13. Si mata bolong

215 17 21
                                    

"Gue jadi ga habis pikir gimana jalan pikir tuh setan."

"Mentang-mentang udah mati aja, otaknya juga mati."

"Coba aja gue bisa nyentuh dia, udah gue cakar-cakar tuh mukaknya, buruk rupa aja belagu, kan gue kesel." Ujar Diva mendumel dengan wajah kesalnya.

"Duh Diva bisa ga sih berhenti ngomel, ntar malah kedengeran sama Aneth gimana coba, lagian sekarang kita ini di sekolah, jangan bahas hal begituan." Langkah Diva terhenti secara mendadak.

"Eh, Aneth denger? Duh mati gue Mel." Ujarnya sembari menepuk keningnya.

"Ya bisa aja tiba-tiba dia lewat terus denger, abis itu Diva dicekik, Kekkk." Ujar Amel sembari menirukan ekspresi wajah tercekik, yang berhasil membuat Diva menelan salivanya secara kasar.

"Melllll, jangan bikin gue takut ah, lo mah ga asik." Cemberut Diva sembari melangkahkan kakinya mendahului Amel.

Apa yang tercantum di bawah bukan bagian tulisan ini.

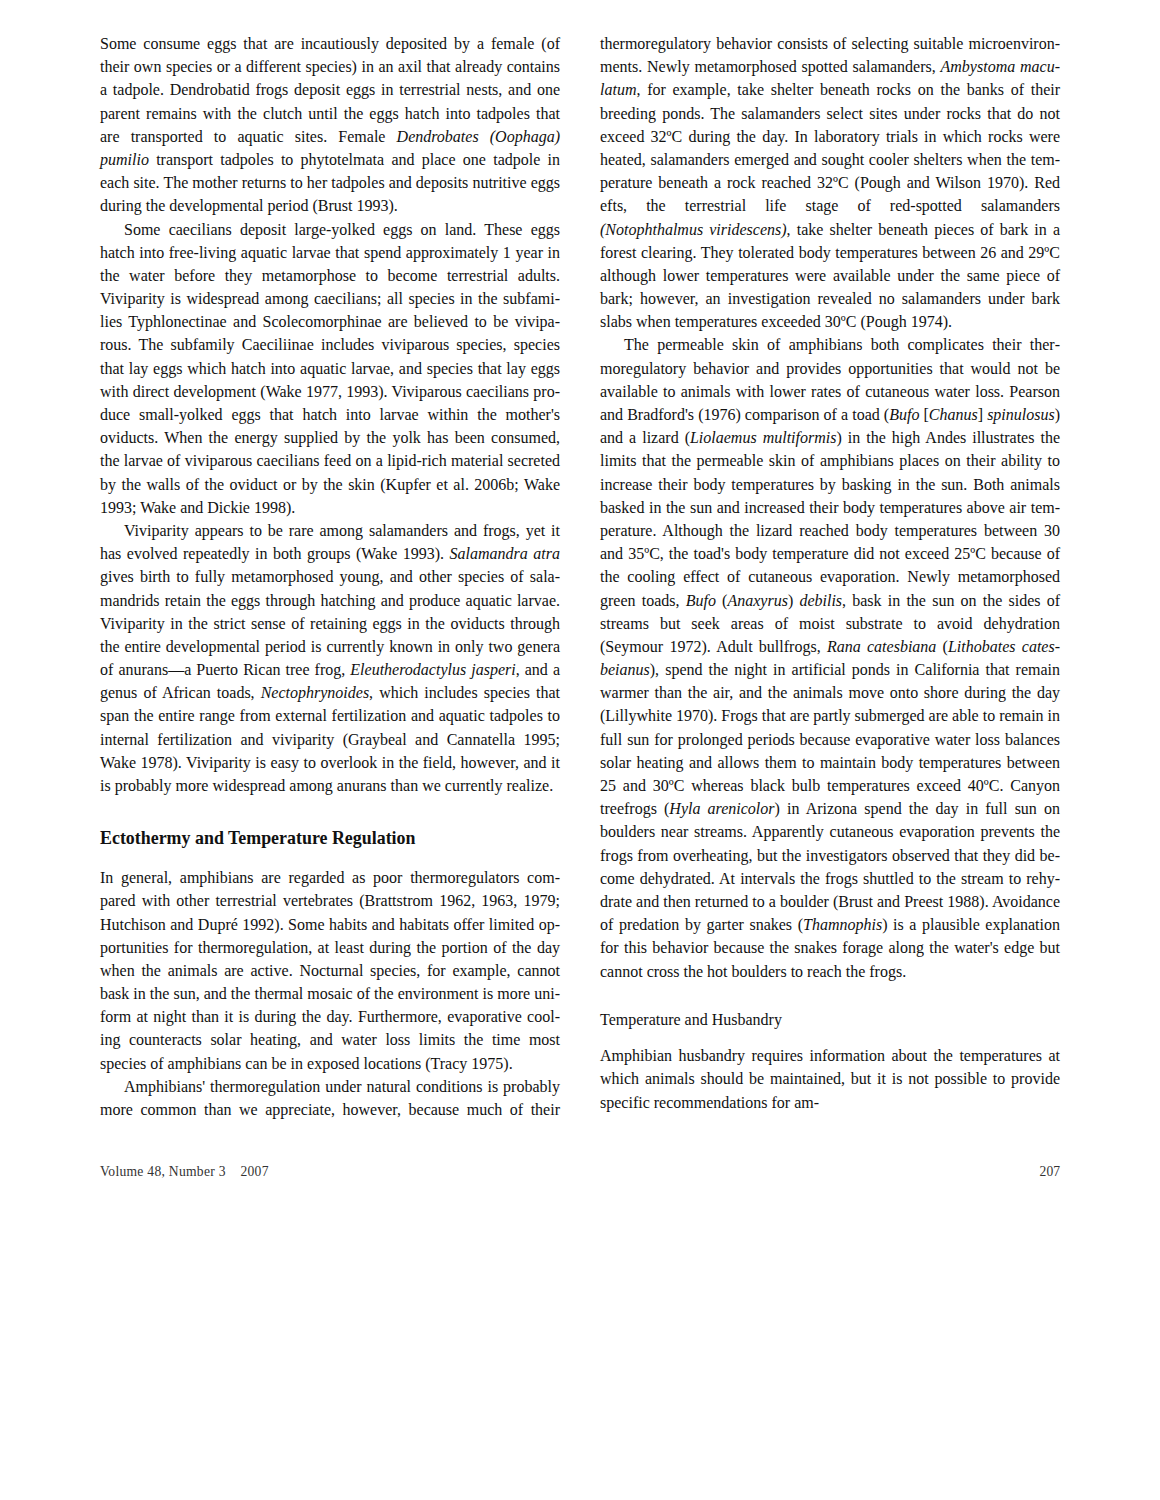Some consume eggs that are incautiously deposited by a female (of their own species or a different species) in an axil that already contains a tadpole. Dendrobatid frogs deposit eggs in terrestrial nests, and one parent remains with the clutch until the eggs hatch into tadpoles that are transported to aquatic sites. Female Dendrobates (Oophaga) pumilio transport tadpoles to phytotelmata and place one tadpole in each site. The mother returns to her tadpoles and deposits nutritive eggs during the developmental period (Brust 1993).
Some caecilians deposit large-yolked eggs on land. These eggs hatch into free-living aquatic larvae that spend approximately 1 year in the water before they metamorphose to become terrestrial adults. Viviparity is widespread among caecilians; all species in the subfamilies Typhlonectinae and Scolecomorphinae are believed to be viviparous. The subfamily Caeciliinae includes viviparous species, species that lay eggs which hatch into aquatic larvae, and species that lay eggs with direct development (Wake 1977, 1993). Viviparous caecilians produce small-yolked eggs that hatch into larvae within the mother's oviducts. When the energy supplied by the yolk has been consumed, the larvae of viviparous caecilians feed on a lipid-rich material secreted by the walls of the oviduct or by the skin (Kupfer et al. 2006b; Wake 1993; Wake and Dickie 1998).
Viviparity appears to be rare among salamanders and frogs, yet it has evolved repeatedly in both groups (Wake 1993). Salamandra atra gives birth to fully metamorphosed young, and other species of salamandrids retain the eggs through hatching and produce aquatic larvae. Viviparity in the strict sense of retaining eggs in the oviducts through the entire developmental period is currently known in only two genera of anurans—a Puerto Rican tree frog, Eleutherodactylus jasperi, and a genus of African toads, Nectophrynoides, which includes species that span the entire range from external fertilization and aquatic tadpoles to internal fertilization and viviparity (Graybeal and Cannatella 1995; Wake 1978). Viviparity is easy to overlook in the field, however, and it is probably more widespread among anurans than we currently realize.
Ectothermy and Temperature Regulation
In general, amphibians are regarded as poor thermoregulators compared with other terrestrial vertebrates (Brattstrom 1962, 1963, 1979; Hutchison and Dupré 1992). Some habits and habitats offer limited opportunities for thermoregulation, at least during the portion of the day when the animals are active. Nocturnal species, for example, cannot bask in the sun, and the thermal mosaic of the environment is more uniform at night than it is during the day. Furthermore, evaporative cooling counteracts solar heating, and water loss limits the time most species of amphibians can be in exposed locations (Tracy 1975).
Amphibians' thermoregulation under natural conditions is probably more common than we appreciate, however, because much of their thermoregulatory behavior consists of selecting suitable microenvironments. Newly metamorphosed spotted salamanders, Ambystoma maculatum, for example, take shelter beneath rocks on the banks of their breeding ponds. The salamanders select sites under rocks that do not exceed 32ºC during the day. In laboratory trials in which rocks were heated, salamanders emerged and sought cooler shelters when the temperature beneath a rock reached 32ºC (Pough and Wilson 1970). Red efts, the terrestrial life stage of red-spotted salamanders (Notophthalmus viridescens), take shelter beneath pieces of bark in a forest clearing. They tolerated body temperatures between 26 and 29ºC although lower temperatures were available under the same piece of bark; however, an investigation revealed no salamanders under bark slabs when temperatures exceeded 30ºC (Pough 1974).
The permeable skin of amphibians both complicates their thermoregulatory behavior and provides opportunities that would not be available to animals with lower rates of cutaneous water loss. Pearson and Bradford's (1976) comparison of a toad (Bufo [Chanus] spinulosus) and a lizard (Liolaemus multiformis) in the high Andes illustrates the limits that the permeable skin of amphibians places on their ability to increase their body temperatures by basking in the sun. Both animals basked in the sun and increased their body temperatures above air temperature. Although the lizard reached body temperatures between 30 and 35ºC, the toad's body temperature did not exceed 25ºC because of the cooling effect of cutaneous evaporation. Newly metamorphosed green toads, Bufo (Anaxyrus) debilis, bask in the sun on the sides of streams but seek areas of moist substrate to avoid dehydration (Seymour 1972). Adult bullfrogs, Rana catesbiana (Lithobates catesbeianus), spend the night in artificial ponds in California that remain warmer than the air, and the animals move onto shore during the day (Lillywhite 1970). Frogs that are partly submerged are able to remain in full sun for prolonged periods because evaporative water loss balances solar heating and allows them to maintain body temperatures between 25 and 30ºC whereas black bulb temperatures exceed 40ºC. Canyon treefrogs (Hyla arenicolor) in Arizona spend the day in full sun on boulders near streams. Apparently cutaneous evaporation prevents the frogs from overheating, but the investigators observed that they did become dehydrated. At intervals the frogs shuttled to the stream to rehydrate and then returned to a boulder (Brust and Preest 1988). Avoidance of predation by garter snakes (Thamnophis) is a plausible explanation for this behavior because the snakes forage along the water's edge but cannot cross the hot boulders to reach the frogs.
Temperature and Husbandry
Amphibian husbandry requires information about the temperatures at which animals should be maintained, but it is not possible to provide specific recommendations for am-
Volume 48, Number 3 2007 207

Amel yang berhasil membungkam mulut Diva tanpa disengaja pun hanya cekikikan.

Amel melanjutkan langkahnya menuju kelas X IPA 2, tak sedikit yang bertegur sapa dengannya, tak heran Amel merupakan gadis sopan yang murah senyum, ditambah wajah polos membuatnya terkesan manis dan sangat imut.

Saat melewati koridor menuju kelas, Amel merasa ada yang berjalan disampingnya, saat menoleh ia menjumpai salah satu kakak kelas yang tersenyum hangat kepadanya.

"Pagi Amel." Sapanya dengan senyum lebar sehingga dapat memperlihatkan lesung pipinya.

"Pagi juga kak." Sapa Amel tak kalah ramahnya.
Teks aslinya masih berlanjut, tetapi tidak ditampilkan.